17 Even on what Mr Naklicki himself has told the court, his is a very serious breach of the orders made with his consent by Bignold J on 30 April 2004.
18 Mr Naklicki has consistently asked council officers and the court the question "what am I supposed to do?" There are many relevant answers to that question, including "get consent" and "obey the court's orders".
19 The current law of contempt is fulsomely and accurately set out in Mr Miller's written submissions and, as Mr Naklicki has been considering them for some hours, I will not repeat it now.
20 I have no alternative on the evidence before me. I find beyond reasonable doubt that Mr Naklicki has been and remains today in serious and wilful contempt of this court's orders.

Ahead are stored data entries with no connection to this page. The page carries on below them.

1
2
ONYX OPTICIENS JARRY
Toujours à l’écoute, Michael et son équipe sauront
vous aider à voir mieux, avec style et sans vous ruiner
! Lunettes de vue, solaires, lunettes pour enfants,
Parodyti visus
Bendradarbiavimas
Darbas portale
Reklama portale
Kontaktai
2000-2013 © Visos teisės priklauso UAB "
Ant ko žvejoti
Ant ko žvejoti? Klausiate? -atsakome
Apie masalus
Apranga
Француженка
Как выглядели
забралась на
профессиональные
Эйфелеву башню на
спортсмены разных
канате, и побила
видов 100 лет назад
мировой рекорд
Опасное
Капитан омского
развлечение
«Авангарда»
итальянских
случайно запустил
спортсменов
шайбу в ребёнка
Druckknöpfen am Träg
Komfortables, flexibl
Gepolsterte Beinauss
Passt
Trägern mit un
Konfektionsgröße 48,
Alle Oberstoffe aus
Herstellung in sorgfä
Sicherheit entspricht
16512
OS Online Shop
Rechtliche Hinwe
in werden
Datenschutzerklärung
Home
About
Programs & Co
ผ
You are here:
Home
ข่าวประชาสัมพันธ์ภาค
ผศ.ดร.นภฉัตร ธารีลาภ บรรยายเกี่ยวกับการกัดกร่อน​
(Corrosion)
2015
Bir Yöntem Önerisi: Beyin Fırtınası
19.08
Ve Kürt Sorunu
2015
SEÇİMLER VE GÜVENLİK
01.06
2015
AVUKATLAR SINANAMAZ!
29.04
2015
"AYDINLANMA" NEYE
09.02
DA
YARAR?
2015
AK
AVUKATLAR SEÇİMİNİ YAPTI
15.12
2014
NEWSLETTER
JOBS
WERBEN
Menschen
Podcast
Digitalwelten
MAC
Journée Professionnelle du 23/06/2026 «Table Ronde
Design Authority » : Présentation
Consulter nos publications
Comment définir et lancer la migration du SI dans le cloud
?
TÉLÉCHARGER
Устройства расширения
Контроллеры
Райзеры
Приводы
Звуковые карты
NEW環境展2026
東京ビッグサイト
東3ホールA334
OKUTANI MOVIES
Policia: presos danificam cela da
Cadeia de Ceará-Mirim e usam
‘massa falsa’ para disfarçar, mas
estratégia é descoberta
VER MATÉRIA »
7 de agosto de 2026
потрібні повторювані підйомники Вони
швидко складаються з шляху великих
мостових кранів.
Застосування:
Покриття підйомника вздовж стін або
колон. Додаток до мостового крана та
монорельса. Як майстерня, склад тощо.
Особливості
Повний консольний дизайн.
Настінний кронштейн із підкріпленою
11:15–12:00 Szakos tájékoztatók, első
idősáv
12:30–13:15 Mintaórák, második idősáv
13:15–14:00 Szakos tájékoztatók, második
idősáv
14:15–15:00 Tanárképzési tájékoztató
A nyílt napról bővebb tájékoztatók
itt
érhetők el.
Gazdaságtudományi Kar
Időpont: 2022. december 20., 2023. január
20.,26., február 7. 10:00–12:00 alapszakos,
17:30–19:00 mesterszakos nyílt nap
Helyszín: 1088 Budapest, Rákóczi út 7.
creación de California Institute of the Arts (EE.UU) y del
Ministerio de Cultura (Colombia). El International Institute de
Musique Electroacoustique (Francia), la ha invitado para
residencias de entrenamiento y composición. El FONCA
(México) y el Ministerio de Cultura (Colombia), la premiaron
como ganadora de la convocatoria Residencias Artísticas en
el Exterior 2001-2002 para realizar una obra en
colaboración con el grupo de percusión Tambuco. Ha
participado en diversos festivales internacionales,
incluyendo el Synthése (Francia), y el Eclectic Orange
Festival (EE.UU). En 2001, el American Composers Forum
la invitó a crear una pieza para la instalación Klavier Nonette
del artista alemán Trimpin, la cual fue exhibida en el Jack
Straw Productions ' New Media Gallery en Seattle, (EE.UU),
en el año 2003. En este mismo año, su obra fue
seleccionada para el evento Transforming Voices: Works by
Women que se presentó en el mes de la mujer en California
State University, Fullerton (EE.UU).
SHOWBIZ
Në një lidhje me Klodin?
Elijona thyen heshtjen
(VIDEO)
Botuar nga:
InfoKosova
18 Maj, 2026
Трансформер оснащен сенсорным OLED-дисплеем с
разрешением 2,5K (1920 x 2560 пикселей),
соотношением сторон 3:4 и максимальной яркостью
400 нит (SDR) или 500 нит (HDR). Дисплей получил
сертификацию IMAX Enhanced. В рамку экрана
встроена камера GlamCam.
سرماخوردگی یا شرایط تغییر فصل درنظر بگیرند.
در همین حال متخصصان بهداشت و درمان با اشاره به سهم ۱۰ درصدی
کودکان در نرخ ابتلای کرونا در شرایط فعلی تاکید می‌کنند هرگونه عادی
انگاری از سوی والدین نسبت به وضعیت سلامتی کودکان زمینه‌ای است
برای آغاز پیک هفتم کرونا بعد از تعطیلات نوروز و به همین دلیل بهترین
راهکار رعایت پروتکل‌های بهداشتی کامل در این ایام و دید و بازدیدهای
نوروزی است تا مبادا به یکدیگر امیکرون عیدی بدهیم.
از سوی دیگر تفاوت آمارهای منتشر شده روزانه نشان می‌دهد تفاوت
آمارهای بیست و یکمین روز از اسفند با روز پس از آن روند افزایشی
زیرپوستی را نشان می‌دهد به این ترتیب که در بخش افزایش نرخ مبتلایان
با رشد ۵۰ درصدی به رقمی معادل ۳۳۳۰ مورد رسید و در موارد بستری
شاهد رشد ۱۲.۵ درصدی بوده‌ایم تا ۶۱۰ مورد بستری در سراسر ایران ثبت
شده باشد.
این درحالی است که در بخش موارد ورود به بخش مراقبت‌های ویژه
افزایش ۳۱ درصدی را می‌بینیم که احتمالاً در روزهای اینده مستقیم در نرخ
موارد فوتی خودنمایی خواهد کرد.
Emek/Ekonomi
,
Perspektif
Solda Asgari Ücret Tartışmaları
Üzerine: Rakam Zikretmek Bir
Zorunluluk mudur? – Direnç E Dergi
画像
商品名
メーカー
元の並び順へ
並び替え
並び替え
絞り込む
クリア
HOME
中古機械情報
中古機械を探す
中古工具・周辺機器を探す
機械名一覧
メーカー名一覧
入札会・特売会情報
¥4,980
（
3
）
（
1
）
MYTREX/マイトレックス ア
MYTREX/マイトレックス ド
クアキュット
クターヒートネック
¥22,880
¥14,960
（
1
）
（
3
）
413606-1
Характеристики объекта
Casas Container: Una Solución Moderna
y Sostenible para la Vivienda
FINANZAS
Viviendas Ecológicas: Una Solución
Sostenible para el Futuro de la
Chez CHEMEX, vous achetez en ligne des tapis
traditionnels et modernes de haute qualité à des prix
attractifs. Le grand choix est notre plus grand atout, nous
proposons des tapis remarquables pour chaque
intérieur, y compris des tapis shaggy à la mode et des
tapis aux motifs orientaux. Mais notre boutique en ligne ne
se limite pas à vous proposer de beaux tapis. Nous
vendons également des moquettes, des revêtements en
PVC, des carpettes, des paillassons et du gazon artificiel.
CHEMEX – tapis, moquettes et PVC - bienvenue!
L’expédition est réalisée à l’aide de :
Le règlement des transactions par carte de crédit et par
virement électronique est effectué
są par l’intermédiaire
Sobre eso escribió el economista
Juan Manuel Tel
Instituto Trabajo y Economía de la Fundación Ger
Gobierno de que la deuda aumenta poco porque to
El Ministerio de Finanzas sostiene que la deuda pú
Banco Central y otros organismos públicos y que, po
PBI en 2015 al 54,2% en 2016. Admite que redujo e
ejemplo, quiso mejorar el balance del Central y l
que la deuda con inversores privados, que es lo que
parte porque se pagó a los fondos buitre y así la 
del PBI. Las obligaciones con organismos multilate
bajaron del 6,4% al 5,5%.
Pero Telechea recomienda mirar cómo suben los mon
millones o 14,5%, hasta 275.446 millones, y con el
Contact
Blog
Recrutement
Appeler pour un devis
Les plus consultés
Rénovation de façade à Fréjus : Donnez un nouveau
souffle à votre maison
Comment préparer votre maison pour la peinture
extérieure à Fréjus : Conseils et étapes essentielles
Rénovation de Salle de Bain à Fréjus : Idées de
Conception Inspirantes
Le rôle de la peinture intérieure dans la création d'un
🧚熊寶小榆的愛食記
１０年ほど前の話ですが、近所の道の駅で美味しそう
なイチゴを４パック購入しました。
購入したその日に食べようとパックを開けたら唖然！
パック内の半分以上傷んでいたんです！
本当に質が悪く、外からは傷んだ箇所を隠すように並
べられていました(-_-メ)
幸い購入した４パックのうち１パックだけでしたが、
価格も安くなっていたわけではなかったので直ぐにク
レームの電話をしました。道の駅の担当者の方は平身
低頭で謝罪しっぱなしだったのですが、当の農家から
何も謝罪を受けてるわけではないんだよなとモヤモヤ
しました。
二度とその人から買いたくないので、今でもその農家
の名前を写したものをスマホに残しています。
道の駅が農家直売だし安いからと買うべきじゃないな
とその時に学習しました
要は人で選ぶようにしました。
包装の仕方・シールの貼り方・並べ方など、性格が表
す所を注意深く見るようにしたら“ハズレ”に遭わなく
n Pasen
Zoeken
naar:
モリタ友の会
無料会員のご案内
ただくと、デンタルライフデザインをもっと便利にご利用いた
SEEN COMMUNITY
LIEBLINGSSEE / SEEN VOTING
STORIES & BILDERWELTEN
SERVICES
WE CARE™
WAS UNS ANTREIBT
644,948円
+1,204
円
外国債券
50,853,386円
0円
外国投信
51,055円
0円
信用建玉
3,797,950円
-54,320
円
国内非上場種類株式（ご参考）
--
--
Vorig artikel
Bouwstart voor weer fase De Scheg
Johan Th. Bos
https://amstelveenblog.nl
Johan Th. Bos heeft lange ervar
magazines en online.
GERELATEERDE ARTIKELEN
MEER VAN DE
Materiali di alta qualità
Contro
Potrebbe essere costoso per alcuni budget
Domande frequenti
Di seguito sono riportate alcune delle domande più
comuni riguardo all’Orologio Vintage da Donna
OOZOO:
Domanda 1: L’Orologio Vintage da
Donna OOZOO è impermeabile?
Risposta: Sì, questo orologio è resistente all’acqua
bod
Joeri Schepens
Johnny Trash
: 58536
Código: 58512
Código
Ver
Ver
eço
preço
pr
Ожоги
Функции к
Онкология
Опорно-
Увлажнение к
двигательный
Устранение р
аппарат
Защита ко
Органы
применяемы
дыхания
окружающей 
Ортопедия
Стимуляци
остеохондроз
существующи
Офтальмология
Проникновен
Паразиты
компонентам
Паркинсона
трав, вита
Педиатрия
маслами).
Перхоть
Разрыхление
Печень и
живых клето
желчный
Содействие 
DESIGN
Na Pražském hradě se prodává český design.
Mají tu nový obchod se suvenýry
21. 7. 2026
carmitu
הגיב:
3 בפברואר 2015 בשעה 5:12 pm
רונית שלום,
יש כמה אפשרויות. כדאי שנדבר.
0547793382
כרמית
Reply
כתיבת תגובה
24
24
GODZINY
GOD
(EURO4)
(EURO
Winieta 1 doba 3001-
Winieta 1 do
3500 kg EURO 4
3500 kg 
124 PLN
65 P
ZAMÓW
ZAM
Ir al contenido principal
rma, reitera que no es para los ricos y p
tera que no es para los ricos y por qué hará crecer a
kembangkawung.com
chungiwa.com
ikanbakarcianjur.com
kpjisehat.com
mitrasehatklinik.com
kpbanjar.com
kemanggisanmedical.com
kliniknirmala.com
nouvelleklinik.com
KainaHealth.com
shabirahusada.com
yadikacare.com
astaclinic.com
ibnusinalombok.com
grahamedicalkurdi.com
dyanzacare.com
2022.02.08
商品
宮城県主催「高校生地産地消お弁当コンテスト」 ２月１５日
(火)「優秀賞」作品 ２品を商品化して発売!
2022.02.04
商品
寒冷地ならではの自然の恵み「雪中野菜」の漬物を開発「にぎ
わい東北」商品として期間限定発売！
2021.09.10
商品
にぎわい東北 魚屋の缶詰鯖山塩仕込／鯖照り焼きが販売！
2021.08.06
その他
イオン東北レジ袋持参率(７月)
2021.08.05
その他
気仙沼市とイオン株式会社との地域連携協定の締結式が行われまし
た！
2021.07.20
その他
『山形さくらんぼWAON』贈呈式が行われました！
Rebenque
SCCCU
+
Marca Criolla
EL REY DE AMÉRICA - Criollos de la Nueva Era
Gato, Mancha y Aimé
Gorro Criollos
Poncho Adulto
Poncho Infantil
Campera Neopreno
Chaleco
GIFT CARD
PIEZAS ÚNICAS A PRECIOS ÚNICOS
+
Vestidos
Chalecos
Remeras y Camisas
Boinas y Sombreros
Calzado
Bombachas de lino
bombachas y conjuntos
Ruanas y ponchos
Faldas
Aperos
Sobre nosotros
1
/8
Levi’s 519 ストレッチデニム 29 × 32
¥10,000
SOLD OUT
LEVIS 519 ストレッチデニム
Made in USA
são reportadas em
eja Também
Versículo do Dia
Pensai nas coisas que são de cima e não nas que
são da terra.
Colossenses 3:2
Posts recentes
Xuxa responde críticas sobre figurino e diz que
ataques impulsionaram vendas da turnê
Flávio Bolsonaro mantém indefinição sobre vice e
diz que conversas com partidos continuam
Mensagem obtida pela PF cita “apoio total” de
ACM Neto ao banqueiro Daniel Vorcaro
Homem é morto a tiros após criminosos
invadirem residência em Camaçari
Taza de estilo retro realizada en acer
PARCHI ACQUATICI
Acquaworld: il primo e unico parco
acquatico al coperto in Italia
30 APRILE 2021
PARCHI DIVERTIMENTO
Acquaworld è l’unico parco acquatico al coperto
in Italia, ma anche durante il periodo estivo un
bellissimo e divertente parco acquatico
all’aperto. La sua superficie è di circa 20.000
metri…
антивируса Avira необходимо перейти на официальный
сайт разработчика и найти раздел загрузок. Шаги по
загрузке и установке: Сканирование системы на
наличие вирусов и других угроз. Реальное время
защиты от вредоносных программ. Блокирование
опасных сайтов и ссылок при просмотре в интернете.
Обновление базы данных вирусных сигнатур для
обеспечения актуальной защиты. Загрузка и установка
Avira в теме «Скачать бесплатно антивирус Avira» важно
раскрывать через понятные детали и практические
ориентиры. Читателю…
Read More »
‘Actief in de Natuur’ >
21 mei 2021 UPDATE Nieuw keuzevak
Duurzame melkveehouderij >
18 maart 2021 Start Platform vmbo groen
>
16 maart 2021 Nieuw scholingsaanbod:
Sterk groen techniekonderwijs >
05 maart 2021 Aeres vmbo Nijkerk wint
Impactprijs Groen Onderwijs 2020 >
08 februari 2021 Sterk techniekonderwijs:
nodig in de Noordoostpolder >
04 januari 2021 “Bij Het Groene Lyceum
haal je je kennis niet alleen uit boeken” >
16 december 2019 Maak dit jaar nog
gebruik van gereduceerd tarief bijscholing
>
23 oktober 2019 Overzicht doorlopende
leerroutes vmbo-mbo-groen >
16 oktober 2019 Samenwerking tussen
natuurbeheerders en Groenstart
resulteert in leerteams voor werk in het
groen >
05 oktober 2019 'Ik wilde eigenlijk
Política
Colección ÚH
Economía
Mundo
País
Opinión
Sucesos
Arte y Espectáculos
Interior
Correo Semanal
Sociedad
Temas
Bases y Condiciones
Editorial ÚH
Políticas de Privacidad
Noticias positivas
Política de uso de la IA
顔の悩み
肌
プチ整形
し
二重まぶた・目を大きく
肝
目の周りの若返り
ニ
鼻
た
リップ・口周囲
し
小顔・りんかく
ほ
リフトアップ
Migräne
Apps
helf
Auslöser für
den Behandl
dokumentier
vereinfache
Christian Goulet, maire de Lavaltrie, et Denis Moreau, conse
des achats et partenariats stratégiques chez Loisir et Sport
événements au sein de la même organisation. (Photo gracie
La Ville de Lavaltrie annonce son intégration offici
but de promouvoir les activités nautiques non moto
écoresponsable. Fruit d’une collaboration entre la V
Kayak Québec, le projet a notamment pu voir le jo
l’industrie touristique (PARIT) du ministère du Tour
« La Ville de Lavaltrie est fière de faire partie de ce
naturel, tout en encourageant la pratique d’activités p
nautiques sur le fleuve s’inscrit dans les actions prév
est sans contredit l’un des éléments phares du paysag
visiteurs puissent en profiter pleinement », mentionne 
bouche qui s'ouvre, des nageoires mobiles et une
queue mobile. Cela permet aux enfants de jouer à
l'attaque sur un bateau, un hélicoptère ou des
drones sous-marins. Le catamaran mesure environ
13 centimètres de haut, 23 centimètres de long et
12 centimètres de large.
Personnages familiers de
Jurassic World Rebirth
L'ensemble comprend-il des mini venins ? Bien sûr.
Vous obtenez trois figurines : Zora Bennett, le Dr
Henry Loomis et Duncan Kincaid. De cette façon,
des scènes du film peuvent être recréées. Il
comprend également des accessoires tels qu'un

21 His constantly repeated respect for Bignold J barely saves him from a formal finding today of "contumacious" contempt. His eventual expression of contrition after 2pm today has only just spared him from a term of imprisonment being imposed at this time. The orders Mr Miller has suggested give him the opportunity to avoid that fate.
22 I am adjourning the proceedings for four weeks to give him an opportunity to purge his contempt to some extent before I pass sentence. Imprisonment is still a definite possibility if he does not avail himself of this opportunity. I strongly advise him to obtain legal advice and arrange representation for his next appearance before me, on Monday 7 July 2008 at 9.30am, when I will hear further submissions on penalty from both parties.
23 In the meantime the Orders of the court are:
1. The respondent is convicted of the charge of contempt of court in the statement of charge dated 27 March 2008.
2. The imposition of penalty is adjourned, and set down for hearing at 9.30am on Monday 7 July 2008.
3. The orders of the court made on 30 April 2004 are confirmed and continued.
4. The injunction of 30 May 2008 is extended to 5pm Monday 7 July 2008.
5. Mr Naklicki is ordered to pay the applicant's costs of these class 4 proceedings up to and including 6 June 2008, as agreed or assessed.
6. The respondent is ordered to pay the applicant's costs of these contempt proceedings up to and including 6 June 2008, on an indemnity basis, as agreed or assessed.
7. The class 4 proceedings (No.40870 of 2002) are stood over to Monday 7 July 2008 at 9.30am for further hearing as to any further or final remedial orders appropriate to remediate the property and where possible or necessary, remove all unauthorised landfill.
8. The respondent is to provide the applicant, its servants and agents, unimpeded access to the property between 9am and 5pm on weekdays to enable the carrying out of investigations and surveys for the purpose of drafting the remedial orders in order 7.
9. The respondent is by 4pm on Tuesday 10 June 2008 to provide to the applicant originals or copies of all records in his possession or control recording or describing all fill, soil, topsoil or other material (" fill ") imported onto and deposited on the property since 30 April 2004, and supply all records since 30 April 2004, (including, but not limited to, invoices, orders, delivery notes, purchase orders, delivery receipts and tax invoices) with respect to recording, or in connection with the supply and/or delivery of that fill.
10. The respondent shall not, without the prior order of this court, or without the prior written consent of the applicant, spread, deal with, or move any of the fill presently on the property save to remove it, and even then, only with prior written consent of the applicant or an order of this court.